161/IIb. Senna multijuga (L. C. Richard) subsp, lindleyana (Gardner) var. peregrinatrix Irwin & Barneby, var. nov., a var. lindleyana foliolis simul brevioribus et angustioribus (majoribus 9-15 x 2-4 mm) a subsp, multijuga var. verrucosa, cum qua olim confudit Bentham., imprimis stipulis setiformi-linearibus basi haud dilatatis foliolisque minus numerosis (foliorum majorum saepissime 15-32, nec 33-53-jugis) diversa.— BRAZIL. Parana: Banhado, mun. Piraquara, 31.1.1971 (fl, fr jun), G. Hatschbach 26189.—Holotypus, NY: isotypi, NY, MBM.
Cassia verrucosa sensu Bentham, 1870, p. 124, p.p. quoad pi. hilariana; non Vogel.
Trees (3-)4-10 m, the hornotinous branchlets, lf-stalks and axes of inflorescence ± densely puberulent-tomentellous with incurved hairs up to 0.1-0.25 mm or with these mixed with spreading-ascending longer hairs to 0.3-0.5 mm, the pubescence sordid or lutescent, the axes of inflorescence in addition (together with some lf-stalks) nearly always ± densely charged with erect setules to 0.2-0.5 mm, the lfts either glabrous on both faces and ciliolate or commonly pilosulous beneath or overall.
Stipules setaceous or very narrowly linear-attenuate (3.5-)5-13 x 0.2-0.4 mm.
Lvs below the panicle 6-13 cm; gland between proximal pair of lfts 2-5 x 0.25-0.6 mm; pulvinules 0.5-1 mm; lfts 15-32 (of some lvs low on annotinous branchlets as few as 14-9) pairs, inserted at points 2-5 mm apart along rachis, in outline lance-oblong or narrowly oblong up to 9-15 x 2-4 mm, 3-5 times as long as wide, a faint venation of ±5-8 pairs of camptodrome secondary veins commonly prominulous above, sometimes delicately so beneath, the tertiary venulation fully immersed on both faces, sometimes discolored beneath.
Long inner sepals 5-7.5 mm; petals glabrous or exceptionally puberulent dorsally along veins, the long abaxial ones up to (14-) 16-21 mm; androecium and ovary glabrous, or the latter remotely pilosulous.—Collections: 20.
Moist forest and slopes of morros along the Atlantic and high interior slopes of the coast ranges of s.-e. Brazil, from near sea-level up to ±900 m, certainly native below the Tropic line between s.-e. Sao Paulo and n.-e. Santa Catarina; one record from the Organ Mountains in Rio de Janeiro (Novo Friburgo); distantly allopatric and presumably naturalized in savanna woodland at ±250-300 m on the lower Paragua and adjoining Caroni rivers in Bolivar, e.-centr. Venezuela, and on the Caribbean lowlands of n.-w. Bolivar (Turbaco; Palmito) in Colombia.—Fl. in Brazil X-II, in Venezuela and Colombia VIII-X.

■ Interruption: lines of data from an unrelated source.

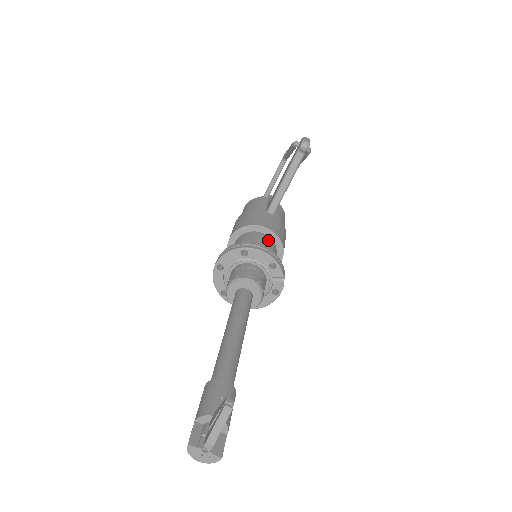
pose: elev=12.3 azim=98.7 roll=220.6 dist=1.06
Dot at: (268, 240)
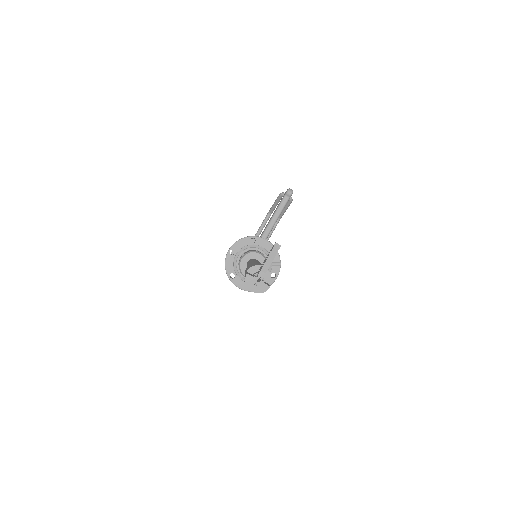
Dot at: occluded
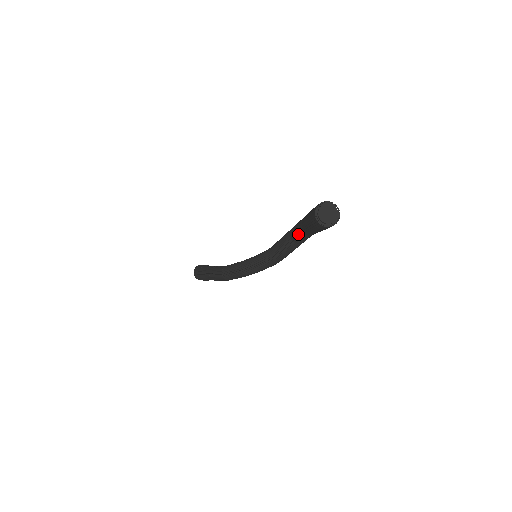
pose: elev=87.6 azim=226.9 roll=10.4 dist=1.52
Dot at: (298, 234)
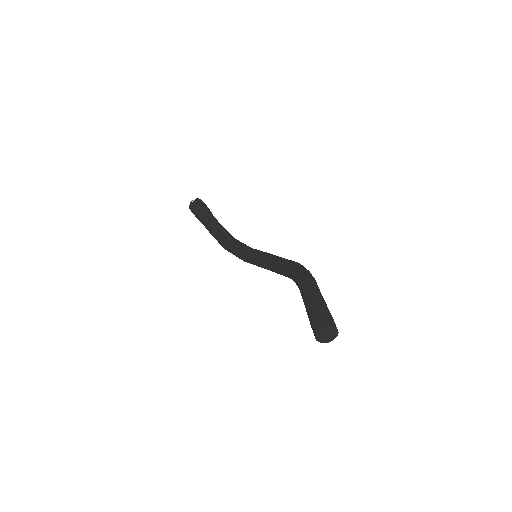
Dot at: occluded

In southeastern Brazil var. peregrinatrix is somewhat precariously distinguished from var. lindleyana only by the shorter, narrower and more crowded leaflets, in this respect standing in relation to var. lindleyana as does var. verrucosa to var. multijuga. The cases are different, however, in that the native range of var. peregrinatrix appears to lie entirely within (though is far from coextensive with) that of its close relative. The majority of specimens differ further from var. lindleyana in the setulose pubescence of the panicle, never encountered in lindleyana and lacking from var. peregrinatrix only at the extremities of its range in Rio de Janeiro (Novo Friburgo) and Santa Catarina (Moro de Cambirella). In its Venezuelan and Colombian stations, where var. peregrinatrix has passed as a form of S. mutisiana lacking lustrous hispid setae, its inflorescence is setulose as always in Parana and Sao Paulo. Curiously the Venezuelan stations lie within the relatively restricted range of setulose var. multijuga, different not only in the broad distant leaflets but also in the dilated stipules. In absence of the fruit and in ignorance of the habitat we cannot be absolutely certain that the Venezuelan and Colombian plants, which appear certainly conspecific in a narrow sense, are genuine var. peregrinatrix and do not represent an independently derived, autochthonous form of S. multijuga linking southeast Brazilian subsp. lindleyana with Mexican subsp, doylei, all being similar in their small leaflets and setiform stipules. The bicentric occurrence on the lower Caroni in Venezuela and on the densely populated and long inhabited coastal plain of northwestern Colombia is suggestive of random dispersal from a southern focus, and it is this hypothesis which suggested the epithet.